Word for word, copy the records and drop the pictures.

-*-*-

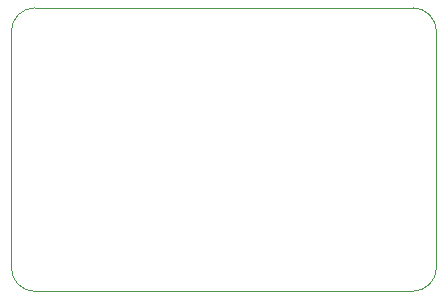
<source format=gbr>
G04 (created by PCBNEW (2013-07-07 BZR 4022)-stable) date 2015/2/26 10:28:25*
%MOIN*%
G04 Gerber Fmt 3.4, Leading zero omitted, Abs format*
%FSLAX34Y34*%
G01*
G70*
G90*
G04 APERTURE LIST*
%ADD10C,0.00590551*%
%ADD11C,0.00393701*%
G04 APERTURE END LIST*
G54D10*
G54D11*
X29133Y-20078D02*
G75*
G03X29921Y-19291I0J787D01*
G74*
G01*
X15748Y-19291D02*
G75*
G03X16535Y-20078I787J0D01*
G74*
G01*
X16535Y-10629D02*
G75*
G03X15748Y-11417I0J-787D01*
G74*
G01*
X29921Y-11417D02*
G75*
G03X29133Y-10629I-787J0D01*
G74*
G01*
X15748Y-11417D02*
X15748Y-19291D01*
X29133Y-20078D02*
X16535Y-20078D01*
X29921Y-11417D02*
X29921Y-19291D01*
X16535Y-10629D02*
X29133Y-10629D01*
M02*

</source>
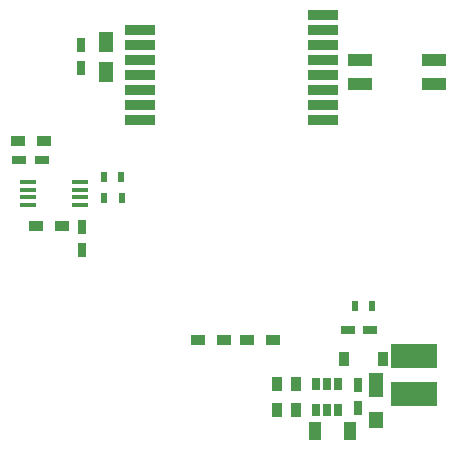
<source format=gtp>
%TF.GenerationSoftware,KiCad,Pcbnew,no-vcs-found-72d4889~60~ubuntu16.04.1*%
%TF.CreationDate,2017-10-19T10:25:28+03:00*%
%TF.ProjectId,livolo_1_channel_1way_eu_switch,6C69766F6C6F5F315F6368616E6E656C,rev?*%
%TF.SameCoordinates,Original*%
%TF.FileFunction,Paste,Top*%
%TF.FilePolarity,Positive*%
%FSLAX46Y46*%
G04 Gerber Fmt 4.6, Leading zero omitted, Abs format (unit mm)*
G04 Created by KiCad (PCBNEW no-vcs-found-72d4889~60~ubuntu16.04.1) date Thu Oct 19 10:25:28 2017*
%MOMM*%
%LPD*%
G01*
G04 APERTURE LIST*
%ADD10R,2.000000X1.000000*%
%ADD11R,2.500000X0.812800*%
%ADD12R,4.000000X2.000000*%
%ADD13R,1.200000X2.000000*%
%ADD14R,1.200000X1.400000*%
%ADD15R,0.900000X1.200000*%
%ADD16R,0.650000X1.060000*%
%ADD17R,1.200000X0.750000*%
%ADD18R,0.750000X1.200000*%
%ADD19R,1.200000X0.900000*%
%ADD20R,0.500000X0.900000*%
%ADD21R,1.260000X1.750000*%
%ADD22R,1.000000X1.600000*%
%ADD23R,1.450000X0.450000*%
G04 APERTURE END LIST*
D10*
X159400000Y-81600000D03*
X153150000Y-81600000D03*
X159400000Y-79600000D03*
X153150000Y-79600000D03*
D11*
X134500000Y-84710000D03*
X149946000Y-84710000D03*
X134500000Y-83440000D03*
X149946000Y-83440000D03*
X134500000Y-82170000D03*
X149946000Y-82170000D03*
X134500000Y-80900000D03*
X149946000Y-80900000D03*
X134500000Y-79630000D03*
X149946000Y-79630000D03*
X134500000Y-78360000D03*
X149946000Y-78360000D03*
X134500000Y-77090000D03*
X149946000Y-77090000D03*
X149946000Y-75820000D03*
D12*
X157700000Y-104650000D03*
X157700000Y-107900000D03*
D13*
X154500000Y-107100000D03*
D14*
X154500000Y-110100000D03*
D15*
X146100000Y-107000000D03*
X146100000Y-109200000D03*
D16*
X150300000Y-109200000D03*
X151250000Y-109200000D03*
X149350000Y-109200000D03*
X149350000Y-107000000D03*
X150300000Y-107000000D03*
X151250000Y-107000000D03*
D17*
X153950000Y-102500000D03*
X152050000Y-102500000D03*
D18*
X152900000Y-109050000D03*
X152900000Y-107150000D03*
D15*
X155050000Y-104900000D03*
X151750000Y-104900000D03*
X147700000Y-109200000D03*
X147700000Y-107000000D03*
D19*
X139400000Y-103300000D03*
X141600000Y-103300000D03*
X145700000Y-103300000D03*
X143500000Y-103300000D03*
D20*
X152650000Y-100400000D03*
X154150000Y-100400000D03*
D21*
X131600000Y-78075000D03*
X131600000Y-80625000D03*
D18*
X129500000Y-80250000D03*
X129500000Y-78350000D03*
D22*
X152300000Y-111000000D03*
X149300000Y-111000000D03*
D18*
X129600000Y-95650000D03*
X129600000Y-93750000D03*
D17*
X126150000Y-88100000D03*
X124250000Y-88100000D03*
D20*
X131400000Y-89500000D03*
X132900000Y-89500000D03*
X132950000Y-91300000D03*
X131450000Y-91300000D03*
D19*
X127900000Y-93700000D03*
X125700000Y-93700000D03*
X126350000Y-86500000D03*
X124150000Y-86500000D03*
D23*
X125000000Y-91875000D03*
X125000000Y-91225000D03*
X125000000Y-90575000D03*
X125000000Y-89925000D03*
X129400000Y-89925000D03*
X129400000Y-90575000D03*
X129400000Y-91225000D03*
X129400000Y-91875000D03*
M02*

</source>
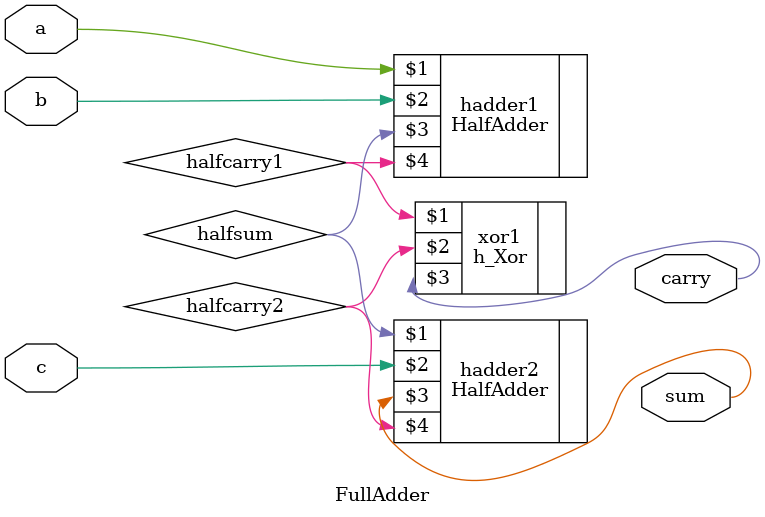
<source format=v>
module FullAdder (
    input  a,
    b,
    c,
    output sum,
    carry
);

  wire halfsum;
  wire halfcarry1;
  wire halfcarry2;

  HalfAdder hadder1 (
      a,
      b,
      halfsum,
      halfcarry1
  );
  HalfAdder hadder2 (
      halfsum,
      c,
      sum,
      halfcarry2
  );
  h_Xor xor1 (
      halfcarry1,
      halfcarry2,
      carry
  );

endmodule

</source>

-*-*-

* [Exercise response]:
<source format=gbr>
G04 (created by PCBNEW (2013-07-07 BZR 4022)-stable) date 2015/2/26 10:28:25*
%MOIN*%
G04 Gerber Fmt 3.4, Leading zero omitted, Abs format*
%FSLAX34Y34*%
G01*
G70*
G90*
G04 APERTURE LIST*
%ADD10C,0.00590551*%
%ADD11C,0.00393701*%
G04 APERTURE END LIST*
G54D10*
G54D11*
X29133Y-20078D02*
G75*
G03X29921Y-19291I0J787D01*
G74*
G01*
X15748Y-19291D02*
G75*
G03X16535Y-20078I787J0D01*
G74*
G01*
X16535Y-10629D02*
G75*
G03X15748Y-11417I0J-787D01*
G74*
G01*
X29921Y-11417D02*
G75*
G03X29133Y-10629I-787J0D01*
G74*
G01*
X15748Y-11417D02*
X15748Y-19291D01*
X29133Y-20078D02*
X16535Y-20078D01*
X29921Y-11417D02*
X29921Y-19291D01*
X16535Y-10629D02*
X29133Y-10629D01*
M02*

</source>
<source format=gtp>
%TF.GenerationSoftware,KiCad,Pcbnew,no-vcs-found-72d4889~60~ubuntu16.04.1*%
%TF.CreationDate,2017-10-19T10:25:28+03:00*%
%TF.ProjectId,livolo_1_channel_1way_eu_switch,6C69766F6C6F5F315F6368616E6E656C,rev?*%
%TF.SameCoordinates,Original*%
%TF.FileFunction,Paste,Top*%
%TF.FilePolarity,Positive*%
%FSLAX46Y46*%
G04 Gerber Fmt 4.6, Leading zero omitted, Abs format (unit mm)*
G04 Created by KiCad (PCBNEW no-vcs-found-72d4889~60~ubuntu16.04.1) date Thu Oct 19 10:25:28 2017*
%MOMM*%
%LPD*%
G01*
G04 APERTURE LIST*
%ADD10R,2.000000X1.000000*%
%ADD11R,2.500000X0.812800*%
%ADD12R,4.000000X2.000000*%
%ADD13R,1.200000X2.000000*%
%ADD14R,1.200000X1.400000*%
%ADD15R,0.900000X1.200000*%
%ADD16R,0.650000X1.060000*%
%ADD17R,1.200000X0.750000*%
%ADD18R,0.750000X1.200000*%
%ADD19R,1.200000X0.900000*%
%ADD20R,0.500000X0.900000*%
%ADD21R,1.260000X1.750000*%
%ADD22R,1.000000X1.600000*%
%ADD23R,1.450000X0.450000*%
G04 APERTURE END LIST*
D10*
X159400000Y-81600000D03*
X153150000Y-81600000D03*
X159400000Y-79600000D03*
X153150000Y-79600000D03*
D11*
X134500000Y-84710000D03*
X149946000Y-84710000D03*
X134500000Y-83440000D03*
X149946000Y-83440000D03*
X134500000Y-82170000D03*
X149946000Y-82170000D03*
X134500000Y-80900000D03*
X149946000Y-80900000D03*
X134500000Y-79630000D03*
X149946000Y-79630000D03*
X134500000Y-78360000D03*
X149946000Y-78360000D03*
X134500000Y-77090000D03*
X149946000Y-77090000D03*
X149946000Y-75820000D03*
D12*
X157700000Y-104650000D03*
X157700000Y-107900000D03*
D13*
X154500000Y-107100000D03*
D14*
X154500000Y-110100000D03*
D15*
X146100000Y-107000000D03*
X146100000Y-109200000D03*
D16*
X150300000Y-109200000D03*
X151250000Y-109200000D03*
X149350000Y-109200000D03*
X149350000Y-107000000D03*
X150300000Y-107000000D03*
X151250000Y-107000000D03*
D17*
X153950000Y-102500000D03*
X152050000Y-102500000D03*
D18*
X152900000Y-109050000D03*
X152900000Y-107150000D03*
D15*
X155050000Y-104900000D03*
X151750000Y-104900000D03*
X147700000Y-109200000D03*
X147700000Y-107000000D03*
D19*
X139400000Y-103300000D03*
X141600000Y-103300000D03*
X145700000Y-103300000D03*
X143500000Y-103300000D03*
D20*
X152650000Y-100400000D03*
X154150000Y-100400000D03*
D21*
X131600000Y-78075000D03*
X131600000Y-80625000D03*
D18*
X129500000Y-80250000D03*
X129500000Y-78350000D03*
D22*
X152300000Y-111000000D03*
X149300000Y-111000000D03*
D18*
X129600000Y-95650000D03*
X129600000Y-93750000D03*
D17*
X126150000Y-88100000D03*
X124250000Y-88100000D03*
D20*
X131400000Y-89500000D03*
X132900000Y-89500000D03*
X132950000Y-91300000D03*
X131450000Y-91300000D03*
D19*
X127900000Y-93700000D03*
X125700000Y-93700000D03*
X126350000Y-86500000D03*
X124150000Y-86500000D03*
D23*
X125000000Y-91875000D03*
X125000000Y-91225000D03*
X125000000Y-90575000D03*
X125000000Y-89925000D03*
X129400000Y-89925000D03*
X129400000Y-90575000D03*
X129400000Y-91225000D03*
X129400000Y-91875000D03*
M02*

</source>
<source format=v>
module FullAdder (
    input  a,
    b,
    c,
    output sum,
    carry
);

  wire halfsum;
  wire halfcarry1;
  wire halfcarry2;

  HalfAdder hadder1 (
      a,
      b,
      halfsum,
      halfcarry1
  );
  HalfAdder hadder2 (
      halfsum,
      c,
      sum,
      halfcarry2
  );
  h_Xor xor1 (
      halfcarry1,
      halfcarry2,
      carry
  );

endmodule

</source>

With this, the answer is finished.